Work instruction » As you look over the data below, please find each line where the word "front" appears, then copy it.
————
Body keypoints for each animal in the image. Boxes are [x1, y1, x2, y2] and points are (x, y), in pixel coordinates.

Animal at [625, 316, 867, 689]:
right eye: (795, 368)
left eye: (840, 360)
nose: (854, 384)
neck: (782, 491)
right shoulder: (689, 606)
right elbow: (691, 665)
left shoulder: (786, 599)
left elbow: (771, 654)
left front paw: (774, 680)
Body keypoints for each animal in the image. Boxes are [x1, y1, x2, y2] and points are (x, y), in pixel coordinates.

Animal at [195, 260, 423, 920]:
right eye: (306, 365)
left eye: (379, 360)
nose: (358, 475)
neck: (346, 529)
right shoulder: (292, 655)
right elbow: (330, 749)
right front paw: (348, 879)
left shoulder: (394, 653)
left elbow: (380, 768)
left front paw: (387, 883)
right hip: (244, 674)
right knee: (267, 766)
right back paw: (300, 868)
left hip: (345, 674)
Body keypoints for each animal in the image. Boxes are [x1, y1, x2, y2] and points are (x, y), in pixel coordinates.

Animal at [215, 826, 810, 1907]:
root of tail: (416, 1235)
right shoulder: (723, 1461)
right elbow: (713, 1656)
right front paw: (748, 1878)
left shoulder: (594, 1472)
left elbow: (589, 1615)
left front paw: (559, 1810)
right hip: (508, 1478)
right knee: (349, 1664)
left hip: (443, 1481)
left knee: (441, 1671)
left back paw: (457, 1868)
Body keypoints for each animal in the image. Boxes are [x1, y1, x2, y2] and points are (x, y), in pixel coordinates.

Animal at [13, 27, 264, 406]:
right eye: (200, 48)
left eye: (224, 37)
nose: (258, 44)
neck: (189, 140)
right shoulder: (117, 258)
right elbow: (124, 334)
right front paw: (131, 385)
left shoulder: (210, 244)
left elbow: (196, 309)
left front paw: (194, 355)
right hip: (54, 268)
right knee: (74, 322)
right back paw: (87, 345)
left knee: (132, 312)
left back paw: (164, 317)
————
Response to this task »
left front paw: (774, 680)
right front paw: (348, 879)
left front paw: (387, 883)
right front paw: (748, 1878)
left front paw: (559, 1810)
right front paw: (131, 385)
left front paw: (194, 355)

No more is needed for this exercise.